Qualcuno potrebbe obiettare che questa situazione non è bella, che un bravo musicista dovrebbe pensare alla sua arte e poi qualcun altro dovrebbe occuparsi di rendere la sua arte proficua in termini commerciali. Non entriamo nel merito di questa discussione.
Potremmo essere d’accordo ma potremmo anche obiettare che ormai siamo in un mondo tecnologico in cui la musica si fonde con altre discipline artistiche e con altri mezzi di comunicazione, ogni distinzione netta diviene anacronistica, cimentarsi con nuovi contesti e nuove esperienze andrebbe visto come un arricchimento quando lascia comunque tempo sufficiente da dedicare al proprio strumento.
Sta di fatto che comunque ora la situazione è questa e se noi vogliamo preparare i professionisti di domani abbiamo il dovere di insegnare loro a gestirla al meglio. Paradossalmente far capire queste cose talvolta resta più difficile che insegnare a improvvisare su Giant Steps!
Quindi dalla scuola si esce con le mani giuste e la testa giusta per diventare un grande professionista, ma poi il lavoro si trova veramente?
Chi ci mette tutto se stesso i risultati li ottiene, chi si diploma e lo fa con voti alti difficilmente resta a casa in panciolle.
Noi siamo un centro di formazione e non un ufficio di collocamento, ciò nonostante abbiamo il piacere di cercare di sviluppare per i ragazzi quante più prospettive possibili.
Per questo motivo li portiamo a suonare in contesti di grande prestigio magari insieme ai loro docenti, offrendo loro esperienze uniche e contatti di un certo rilievo. Spesso ci spingiamo anche oltre come quando organizziamo attività retribuite continuative presso i club romani, o come quando selezioniamo tra i nostri studenti i fonici per i club su richiesta degli stessi gestori o fino a quando selezioniamo i musicisti per importantissimi progetti discografici come è capitato con Marco Mengoni che da anni collabora stabilmente con tre nostri studenti che selezionammo su richiesta dei produttori.
In questo senso un grandissimo input arriva dai docenti stessi, che coinvolgono i ragazzi per attività bellissime e retribuite, come il Coro di Amici di Maria de Filippi al quale molti dei nostri ragazzi partecipano stabilmente grazie a Claudia Arvati, o le orchestre dell’Auditorium Parco della Musica nelle quali i nostri ragazzi si sono trovati a collaborare al fianco di compositori come Steve Reich o musicisti come Stef Burns grazie a Luca Nostro.
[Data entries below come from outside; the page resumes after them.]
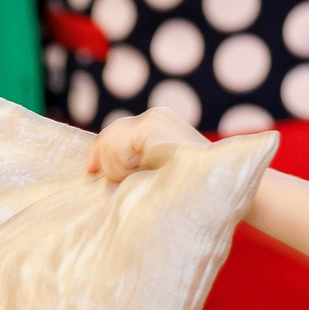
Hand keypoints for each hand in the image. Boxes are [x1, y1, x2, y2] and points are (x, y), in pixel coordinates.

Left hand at [86, 106, 208, 181]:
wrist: (218, 191)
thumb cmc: (190, 193)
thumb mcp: (158, 174)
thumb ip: (137, 164)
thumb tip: (101, 169)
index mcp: (160, 123)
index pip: (118, 131)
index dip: (100, 150)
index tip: (90, 170)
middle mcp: (156, 116)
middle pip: (110, 135)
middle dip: (106, 161)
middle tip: (112, 181)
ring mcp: (154, 119)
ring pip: (110, 144)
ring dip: (118, 170)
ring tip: (142, 180)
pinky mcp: (151, 127)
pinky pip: (116, 149)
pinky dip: (123, 168)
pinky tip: (143, 174)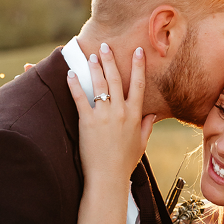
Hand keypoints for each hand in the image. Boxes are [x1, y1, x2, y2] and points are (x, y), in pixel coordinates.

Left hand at [66, 41, 156, 184]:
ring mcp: (104, 116)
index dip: (139, 66)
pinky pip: (80, 99)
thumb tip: (152, 115)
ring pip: (100, 85)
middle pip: (116, 79)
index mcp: (135, 115)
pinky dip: (75, 85)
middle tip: (106, 46)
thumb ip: (146, 127)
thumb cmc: (124, 163)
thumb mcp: (140, 144)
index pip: (139, 85)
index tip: (138, 51)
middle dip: (111, 60)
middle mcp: (120, 112)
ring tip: (91, 55)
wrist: (108, 177)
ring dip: (95, 68)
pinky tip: (71, 74)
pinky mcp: (87, 122)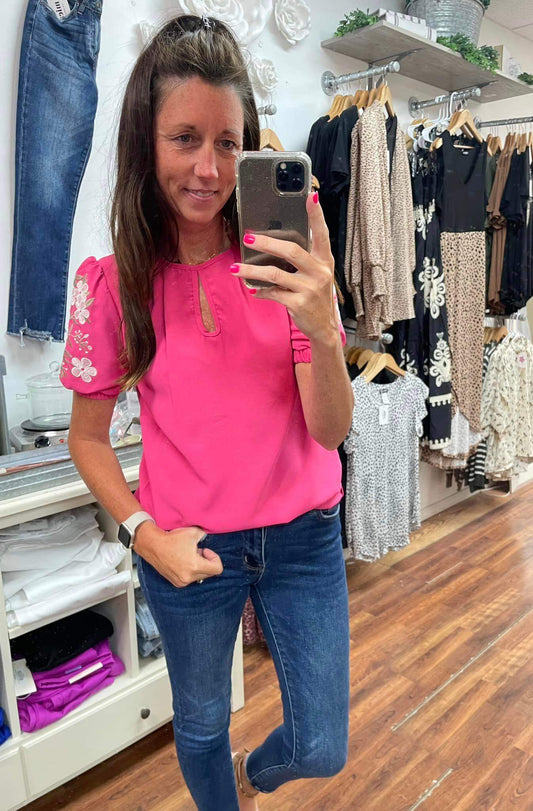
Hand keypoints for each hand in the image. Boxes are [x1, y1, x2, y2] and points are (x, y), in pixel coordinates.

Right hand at [134, 521, 222, 587]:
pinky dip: (190, 571)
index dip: (214, 558)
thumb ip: (205, 536)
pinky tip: (183, 561)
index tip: (205, 550)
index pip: (217, 569)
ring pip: (199, 576)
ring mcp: (181, 581)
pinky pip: (190, 578)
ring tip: (188, 555)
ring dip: (198, 566)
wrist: (153, 545)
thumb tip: (208, 538)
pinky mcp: (176, 582)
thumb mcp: (194, 532)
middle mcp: (188, 577)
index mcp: (195, 566)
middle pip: (209, 573)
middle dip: (206, 562)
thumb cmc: (172, 539)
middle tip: (197, 551)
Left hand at [231, 191, 339, 343]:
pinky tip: (252, 289)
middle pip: (291, 251)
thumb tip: (273, 244)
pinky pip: (273, 293)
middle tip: (247, 238)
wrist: (323, 328)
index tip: (311, 196)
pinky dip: (260, 291)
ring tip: (235, 268)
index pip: (322, 234)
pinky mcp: (298, 304)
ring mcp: (310, 289)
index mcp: (325, 260)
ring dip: (252, 270)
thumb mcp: (316, 275)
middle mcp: (320, 272)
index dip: (317, 215)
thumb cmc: (315, 296)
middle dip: (267, 243)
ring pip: (275, 274)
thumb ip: (303, 260)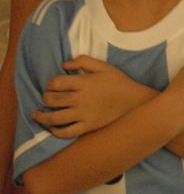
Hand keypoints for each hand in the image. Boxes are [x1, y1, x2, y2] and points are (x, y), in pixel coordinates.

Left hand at [33, 56, 155, 137]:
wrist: (135, 102)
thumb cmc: (119, 82)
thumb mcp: (103, 66)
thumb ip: (83, 61)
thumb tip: (64, 65)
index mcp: (84, 83)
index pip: (56, 83)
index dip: (49, 84)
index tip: (51, 86)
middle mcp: (81, 99)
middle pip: (52, 100)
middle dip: (45, 98)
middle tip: (46, 99)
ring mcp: (84, 114)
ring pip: (55, 118)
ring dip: (42, 117)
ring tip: (37, 115)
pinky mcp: (89, 126)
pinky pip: (68, 132)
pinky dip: (56, 132)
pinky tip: (53, 129)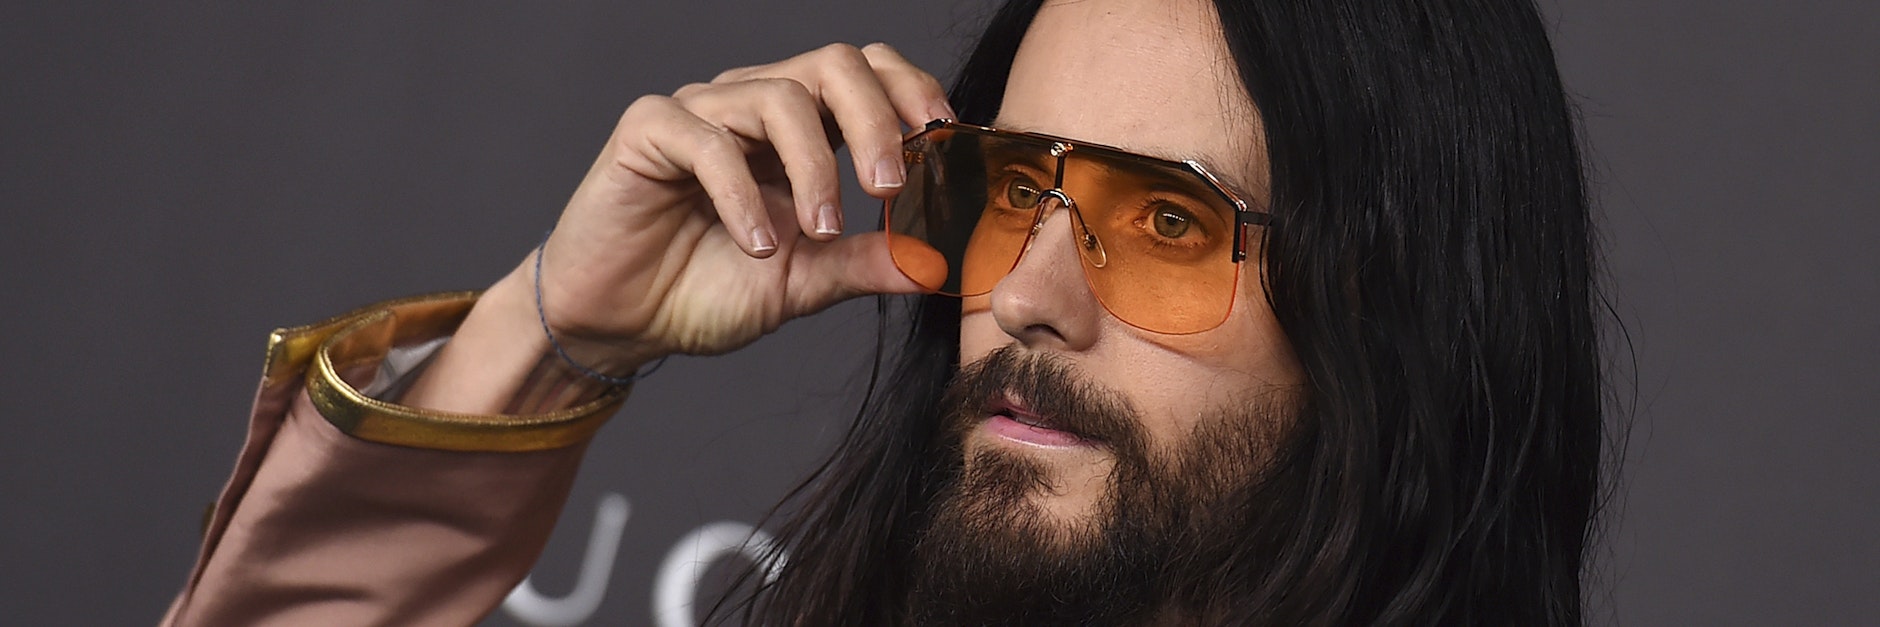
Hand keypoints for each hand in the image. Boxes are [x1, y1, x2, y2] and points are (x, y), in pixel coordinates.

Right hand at [496, 43, 953, 376]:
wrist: (618, 323)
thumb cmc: (704, 290)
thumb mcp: (806, 282)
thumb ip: (869, 263)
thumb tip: (942, 260)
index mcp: (799, 128)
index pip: (866, 73)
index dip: (909, 91)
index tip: (942, 140)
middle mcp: (753, 104)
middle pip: (833, 64)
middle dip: (874, 120)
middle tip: (889, 185)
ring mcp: (701, 111)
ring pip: (778, 96)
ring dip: (814, 166)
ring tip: (819, 230)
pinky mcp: (649, 131)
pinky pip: (708, 141)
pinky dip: (743, 194)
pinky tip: (754, 244)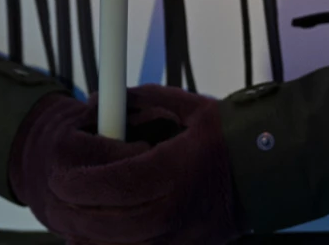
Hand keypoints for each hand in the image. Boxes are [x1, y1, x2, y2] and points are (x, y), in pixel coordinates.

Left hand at [8, 85, 243, 244]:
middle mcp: (174, 210)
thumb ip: (140, 101)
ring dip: (87, 235)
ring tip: (67, 220)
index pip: (114, 185)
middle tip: (56, 196)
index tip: (58, 176)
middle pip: (109, 222)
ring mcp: (180, 236)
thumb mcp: (186, 107)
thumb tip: (102, 98)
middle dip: (74, 210)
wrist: (271, 171)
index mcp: (173, 172)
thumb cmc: (228, 136)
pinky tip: (91, 238)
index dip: (79, 184)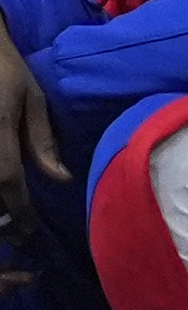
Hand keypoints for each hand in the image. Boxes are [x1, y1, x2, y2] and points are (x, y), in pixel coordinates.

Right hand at [0, 22, 68, 277]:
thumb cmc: (5, 71)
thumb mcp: (30, 99)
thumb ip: (41, 141)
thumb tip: (61, 179)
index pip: (8, 182)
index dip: (20, 212)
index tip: (30, 235)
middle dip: (1, 220)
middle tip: (19, 238)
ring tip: (8, 226)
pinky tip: (0, 202)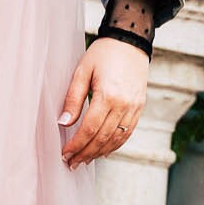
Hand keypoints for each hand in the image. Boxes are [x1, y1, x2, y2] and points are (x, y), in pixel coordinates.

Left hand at [57, 38, 147, 166]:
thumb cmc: (104, 53)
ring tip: (85, 160)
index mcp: (108, 95)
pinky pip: (128, 132)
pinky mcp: (139, 107)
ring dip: (100, 152)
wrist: (130, 41)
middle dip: (86, 153)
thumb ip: (73, 98)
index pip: (90, 129)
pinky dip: (115, 144)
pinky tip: (103, 150)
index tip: (65, 153)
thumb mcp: (83, 70)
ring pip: (117, 139)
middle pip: (103, 138)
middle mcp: (124, 104)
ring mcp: (134, 107)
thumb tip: (63, 123)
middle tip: (72, 163)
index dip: (77, 144)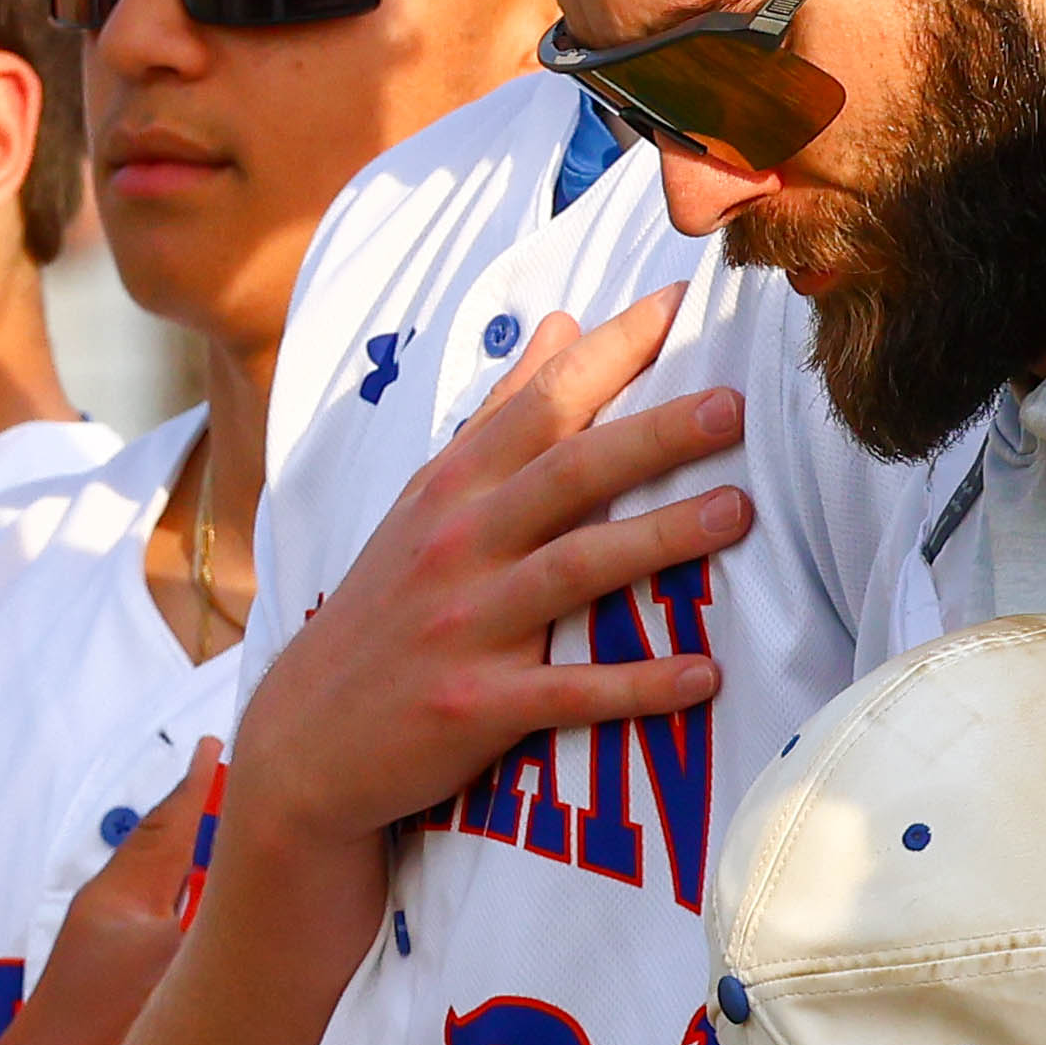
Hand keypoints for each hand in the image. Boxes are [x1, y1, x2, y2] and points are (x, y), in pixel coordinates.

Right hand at [225, 292, 750, 853]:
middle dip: (651, 435)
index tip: (681, 305)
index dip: (611, 350)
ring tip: (737, 512)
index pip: (540, 402)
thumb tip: (563, 326)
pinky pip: (571, 692)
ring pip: (574, 569)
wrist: (308, 740)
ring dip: (659, 539)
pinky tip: (705, 674)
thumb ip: (501, 413)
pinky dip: (638, 685)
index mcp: (452, 488)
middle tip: (733, 407)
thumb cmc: (386, 608)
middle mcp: (458, 545)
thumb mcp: (427, 500)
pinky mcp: (476, 706)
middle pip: (567, 474)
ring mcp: (467, 626)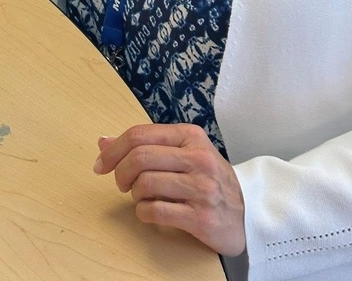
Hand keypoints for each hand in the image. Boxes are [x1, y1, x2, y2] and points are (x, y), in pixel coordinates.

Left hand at [93, 124, 245, 256]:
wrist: (250, 212)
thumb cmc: (209, 179)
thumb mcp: (182, 153)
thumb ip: (145, 145)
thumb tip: (103, 141)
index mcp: (189, 136)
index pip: (140, 135)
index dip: (114, 150)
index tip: (101, 165)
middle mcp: (197, 158)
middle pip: (139, 158)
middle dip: (120, 173)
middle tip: (121, 184)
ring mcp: (201, 188)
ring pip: (145, 184)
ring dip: (134, 194)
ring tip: (141, 197)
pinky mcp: (202, 217)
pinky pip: (156, 211)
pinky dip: (143, 213)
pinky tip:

O come nei casi in cui i docenti si rivolgono ai più bravi tra gli studenti quando necessitano di sostituzioni per più lavori in contemporanea.
Per quanto riguarda l’insegnamento invece?
Anche in ambito didattico i diplomati si muovono molto bene e li troviamo ad insegnare in tantissime scuola di Roma e del resto d’Italia, per questo motivo abbiamo pensato di dargli un supporto diretto in questo senso e abbiamo creato a Percentomusica dei corsi per principianti espressamente dedicati a reinserire molti di loro in qualità di docenti.
Di fatto poi sono così validi che molti li abbiamo coinvolti come docenti anche negli stessi corsi professionali come Egidio Marchitelli, Lorenzo Venza, Davide Costantini, Stefano Di Massimo, etc…
Va detto però che la maggior parte di loro non richiede neanche aiuto e i più validi iniziano ad inserirsi professionalmente e con grande successo già durante gli ultimi anni di studio. Per noi non c’è soddisfazione più grande che vedere dei diplomati coinvolti in lavori di prestigio e vederli affrontare la loro professione con lo stesso entusiasmo di quando sono entrati in aula la prima volta.